• _ACTIVITY_: Reproduce exactly the line that contains "right knee: (437, 720)" and all lines that follow it in the records below, ending with the last one.

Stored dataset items
#####

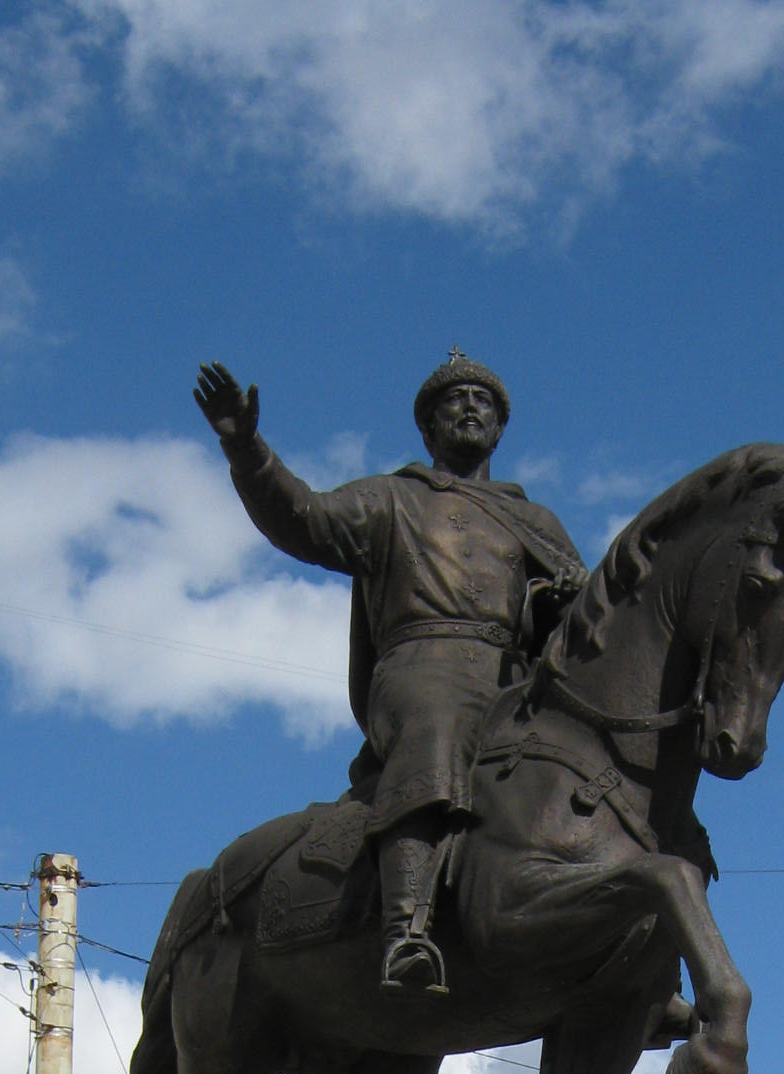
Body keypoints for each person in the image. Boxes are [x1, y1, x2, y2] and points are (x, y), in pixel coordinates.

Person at [194, 352, 586, 995]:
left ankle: (631, 968)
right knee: (437, 720)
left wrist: (569, 596)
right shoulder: (393, 498)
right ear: (428, 430)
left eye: (482, 402)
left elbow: (584, 630)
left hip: (513, 683)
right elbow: (306, 518)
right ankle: (405, 931)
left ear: (501, 427)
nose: (468, 408)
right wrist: (247, 449)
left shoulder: (537, 523)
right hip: (420, 668)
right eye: (452, 402)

#####

• _COMPLETED TASK_:
right knee: (437, 720)
left wrist: (569, 596)
right shoulder: (393, 498)
right ear: (428, 430)
left eye: (482, 402)
left elbow: (584, 630)
left hip: (513, 683)
right elbow: (306, 518)
right ankle: (405, 931)
left ear: (501, 427)
nose: (468, 408)
right wrist: (247, 449)
left shoulder: (537, 523)
right hip: (420, 668)
right eye: (452, 402)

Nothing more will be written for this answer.